In order to more clearly see the impact of the attacked section on other nodes, connected lines, and the attacker’s objective function, a heat map of the impact of the attacker on the price in the IEEE 30 bus network is drawn, as shown in Figure 12. It can be seen from Figure 12b that when an attack is launched on eight nodes (EH3), nodes 6 and 8 are the most affected. Figure 12c shows that the attack on 15 nodes has the greatest impact on nodes 14 (EH4), 12 (EH1), 18, and 23. Figure 12d shows that when an attack is launched against 24 nodes, nodes 22, 23, and 25 have the greatest impacts. After a comparison, the attacker in Figure 12b has the highest profit, followed by the result shown in Figure 12c, so the attacker can preferentially choose the attack mode, as shown in Figure 12b. According to the estimation method presented in Section 3.3, the congestion lines occur at lines 10, 30, and 35, among which line 30 is just connected to nodes 15 and 23, indicating that the two-stage attack can achieve a good target selection and attack effect.
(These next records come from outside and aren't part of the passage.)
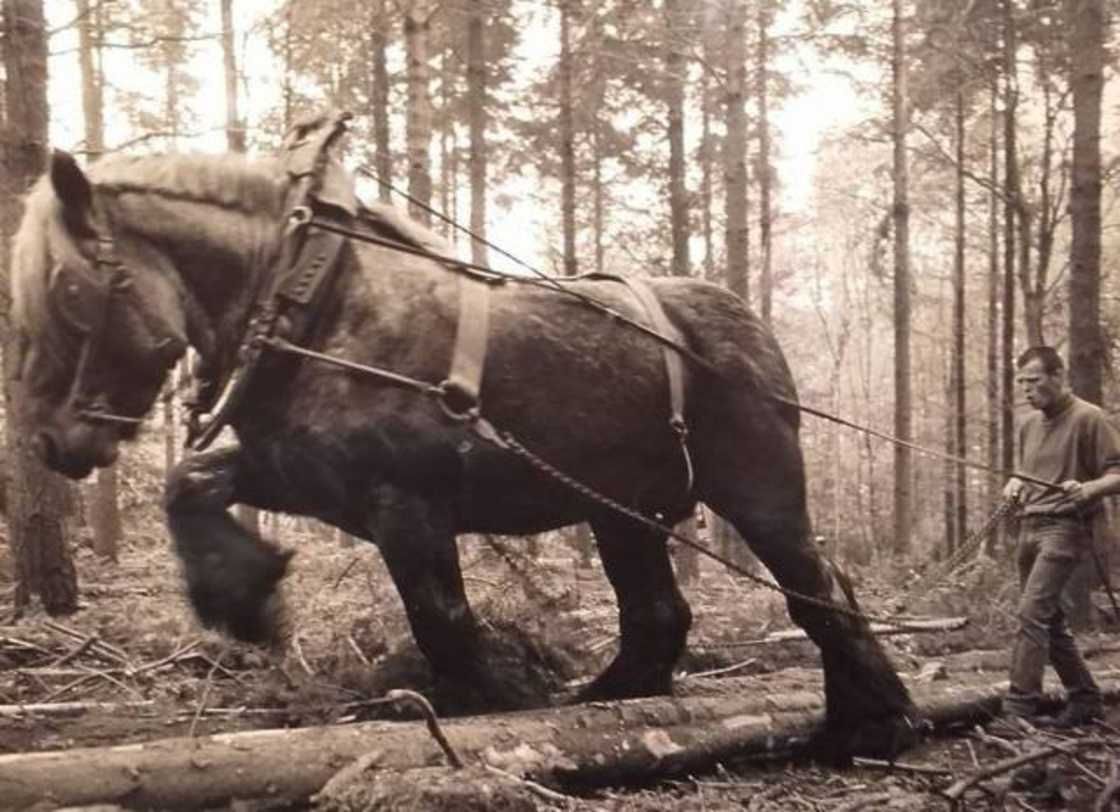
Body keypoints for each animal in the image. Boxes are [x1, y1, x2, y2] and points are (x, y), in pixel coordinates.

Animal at [8, 144, 918, 761]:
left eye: (67, 290)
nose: (52, 441)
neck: (317, 307)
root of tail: (743, 321)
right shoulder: (313, 479)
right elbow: (188, 481)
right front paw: (244, 596)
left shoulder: (404, 503)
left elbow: (440, 617)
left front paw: (499, 699)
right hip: (623, 512)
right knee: (659, 610)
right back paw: (621, 699)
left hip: (760, 492)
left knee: (818, 590)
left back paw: (871, 723)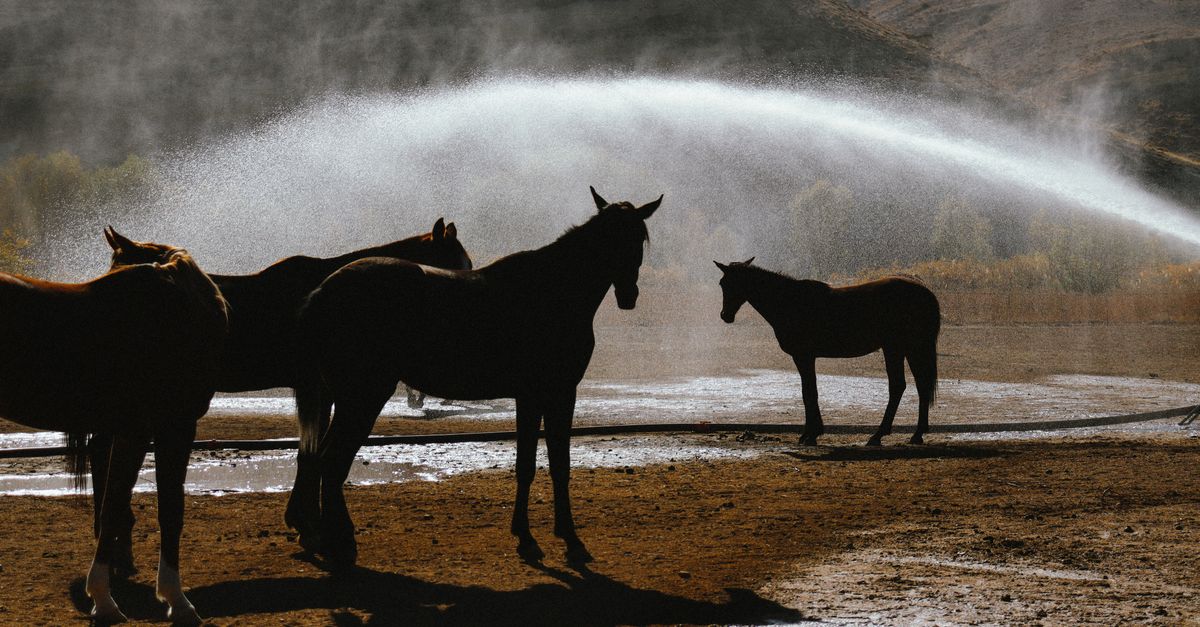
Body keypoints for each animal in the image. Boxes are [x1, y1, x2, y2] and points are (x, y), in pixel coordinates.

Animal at [87, 219, 472, 572]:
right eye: (458, 265)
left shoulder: (317, 391)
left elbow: (309, 453)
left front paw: (305, 524)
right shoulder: (319, 390)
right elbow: (314, 454)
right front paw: (315, 529)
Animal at [291, 187, 662, 567]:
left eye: (637, 238)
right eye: (610, 238)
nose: (629, 295)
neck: (549, 290)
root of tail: (323, 291)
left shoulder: (532, 396)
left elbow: (530, 464)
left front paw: (527, 537)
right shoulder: (556, 393)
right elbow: (556, 464)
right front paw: (568, 540)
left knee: (320, 460)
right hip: (363, 397)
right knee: (332, 463)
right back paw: (340, 544)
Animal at [714, 259, 940, 447]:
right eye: (723, 284)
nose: (725, 315)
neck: (790, 302)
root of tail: (924, 291)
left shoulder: (803, 356)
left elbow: (809, 393)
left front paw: (811, 435)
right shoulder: (806, 357)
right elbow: (808, 391)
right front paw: (810, 433)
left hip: (896, 348)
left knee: (898, 386)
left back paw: (878, 435)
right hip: (908, 348)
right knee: (919, 386)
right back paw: (916, 434)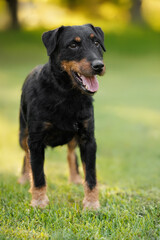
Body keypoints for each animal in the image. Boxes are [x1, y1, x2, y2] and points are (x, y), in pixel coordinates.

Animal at [18, 23, 105, 209]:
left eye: (96, 42)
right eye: (73, 45)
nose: (99, 65)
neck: (66, 94)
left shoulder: (88, 139)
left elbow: (91, 175)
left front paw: (92, 203)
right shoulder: (35, 140)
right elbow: (37, 173)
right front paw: (39, 202)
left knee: (71, 154)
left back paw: (75, 178)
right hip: (22, 134)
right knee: (26, 156)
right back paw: (23, 178)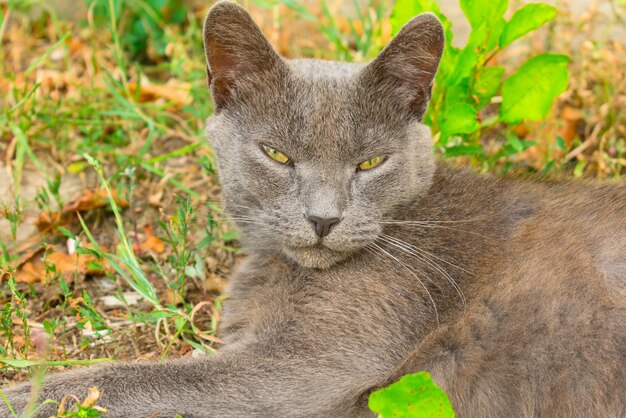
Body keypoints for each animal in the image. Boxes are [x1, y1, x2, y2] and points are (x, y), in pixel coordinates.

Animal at [1, 1, 624, 416]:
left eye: (370, 163)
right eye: (277, 155)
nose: (324, 219)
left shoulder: (309, 362)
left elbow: (130, 379)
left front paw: (22, 394)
The attacker first selects nodes 15 and 23 and line 30 as the attack set; second, it selects nodes 25 and 27 and line 35 as the attack set; and third, it selects nodes 8 (EH3) and 6 and line 10 as the attack set. The DA and RT virtual bidding (VB) information according to the four attack schemes is shown in

Table 2. Information for the attack schemes.

Attack Selection	VB1	VB2	Target Line	Attacker Profit
Attack set 1	15	23	30	1003.67
Attack set 2	25	27	35	966.084
Attack set 3	8 (EB3)	6	10	1544.17
Attack set 4	8 (EB3)	23	10/30/35	2111.31

.

Firstly, we combine the line congestion analyzed in Section 4.1 and select the 257th clearing price in Figure 13 for the attack. Then, according to the attack set obtained by the proposed method, the fourth one is selected as the attack set combination according to Table 2. The LMP before and after the attack of each node in Figure 14 can be obtained, and the profit of the VB can be calculated. Through the VB profit comparison under each scheme, it can be seen that the fourth attack set has the best effect and the biggest profit.
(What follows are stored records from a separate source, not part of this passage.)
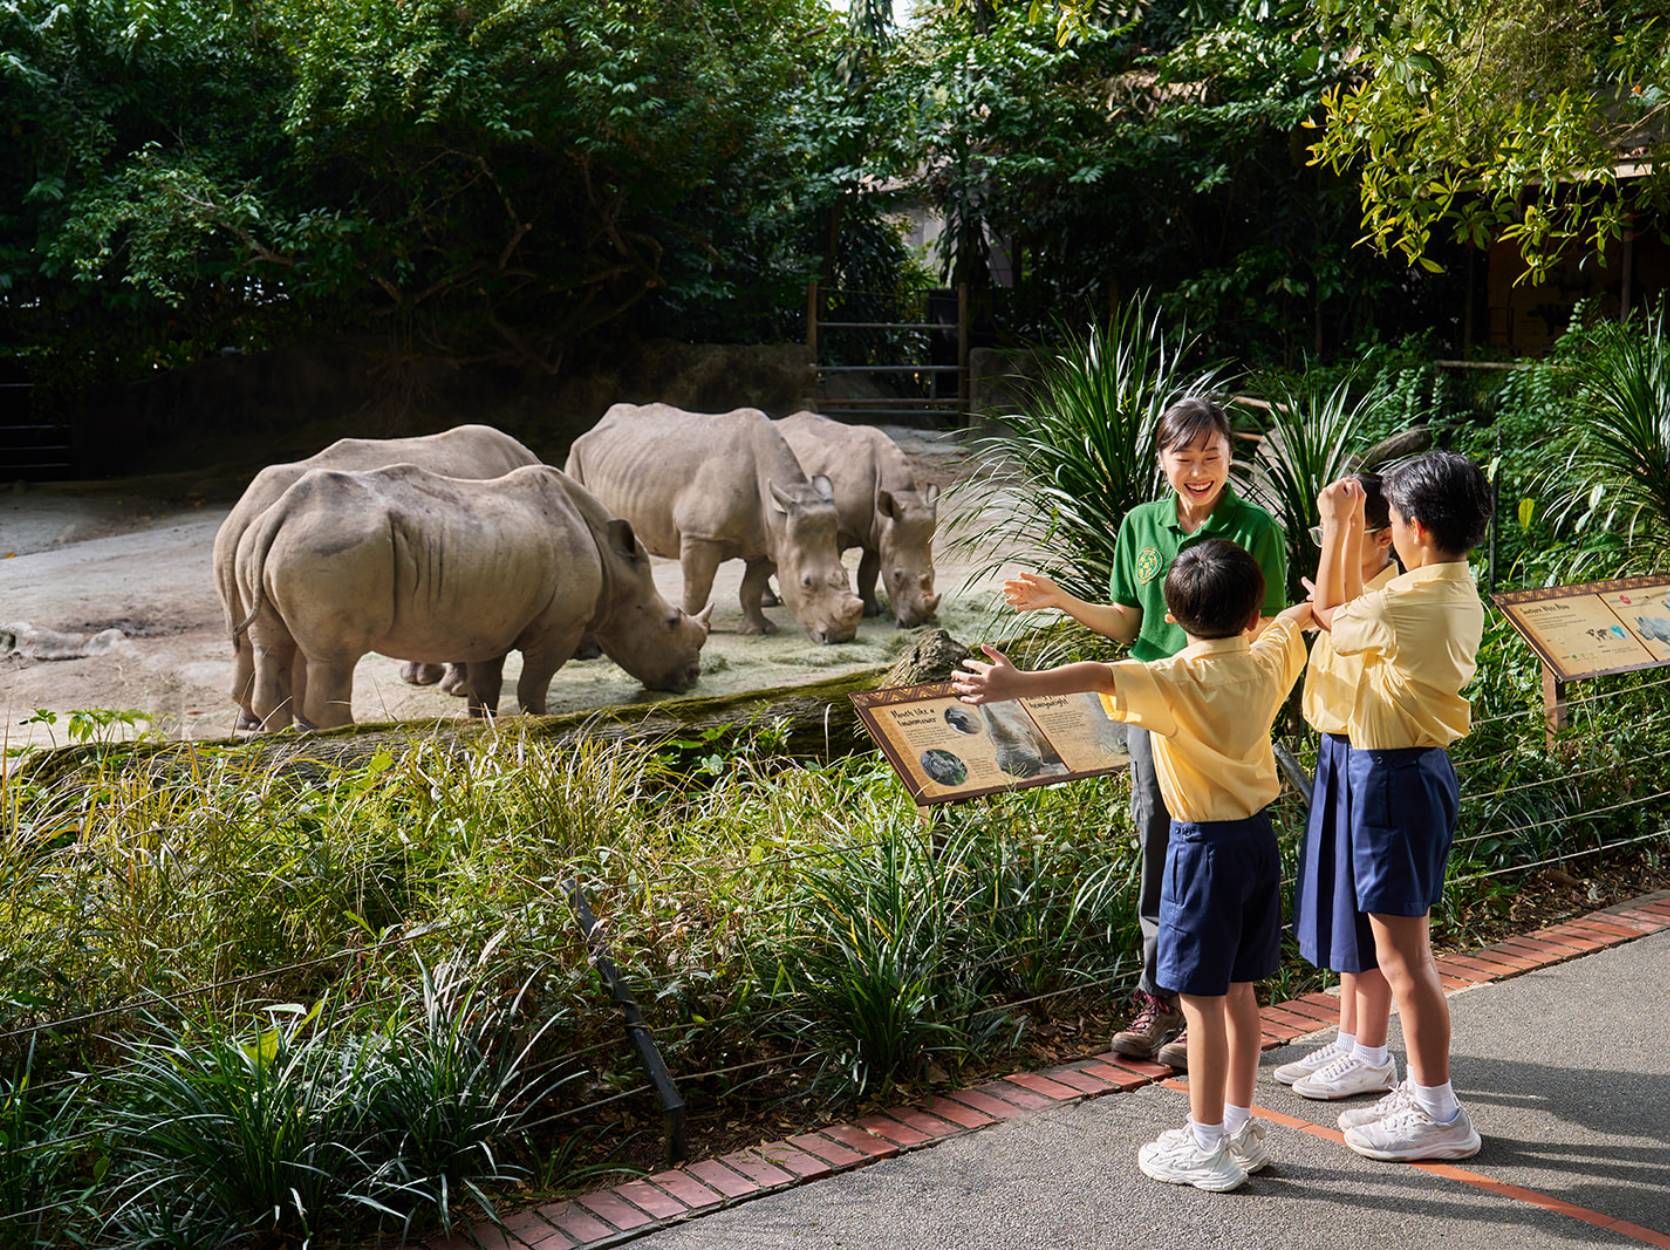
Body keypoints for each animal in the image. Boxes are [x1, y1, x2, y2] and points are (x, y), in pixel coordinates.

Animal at [214, 425, 542, 727]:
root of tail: (241, 517)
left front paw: (422, 679)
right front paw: (452, 687)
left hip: (238, 551)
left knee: (255, 640)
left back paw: (262, 723)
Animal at [231, 464, 709, 730]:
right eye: (670, 622)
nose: (692, 677)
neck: (617, 568)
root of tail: (282, 513)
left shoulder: (491, 625)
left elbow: (487, 684)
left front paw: (482, 724)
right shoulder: (559, 627)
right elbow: (534, 684)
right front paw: (543, 721)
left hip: (265, 543)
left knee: (273, 646)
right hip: (329, 546)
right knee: (334, 659)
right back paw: (344, 734)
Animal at [565, 404, 864, 643]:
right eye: (807, 583)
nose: (841, 637)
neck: (779, 514)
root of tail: (595, 425)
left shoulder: (772, 540)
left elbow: (751, 586)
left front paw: (759, 630)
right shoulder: (701, 535)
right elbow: (698, 586)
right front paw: (696, 626)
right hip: (575, 457)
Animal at [777, 412, 941, 627]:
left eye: (934, 573)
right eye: (897, 576)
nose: (917, 623)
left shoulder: (879, 531)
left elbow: (868, 572)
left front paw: (872, 611)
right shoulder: (839, 528)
Finally, the effect of the above attack scheme on the income of TE market players is analyzed. Figure 15 compares the impacts of different attack schemes on the TSO cost and EH cost under different attack degrees. A higher attack degree means that the executed attack has a higher penetration level for congestion elimination. With the increase in the attack level under different attack schemes, the change in the TSO cost is constantly increasing. Option 4 is more cost-effective than other options. This is because scenario 4 causes the LMP of multiple nodes, resulting in reduced revenue from sales and increased flexibility costs.

5. Conclusions

The research focuses on developing a price-oriented TE market clearing model that emphasizes market security. The model takes into account coordinated transactions among the TSO, GMO, and EHs. To overcome the limitations of existing attacks, a two-stage attack strategy was proposed. In the first stage, a real-time topology estimation method driven by market data is devised to lay the groundwork for subsequent successful FDI attacks. In the second stage, the attacker’s role is determined based on the feasible attack modes within the TE market environment. Furthermore, an objective function for the attacker from a profit perspective was proposed. In addition, the authors introduced an optimal attack target identification method based on the MET to maximize the attacker’s profit while minimizing the risk. Lastly, an extensive simulation analysis was used to validate the effectiveness of the proposed attack strategy, which is essential for ensuring the security, stability, and effectiveness of the TE market.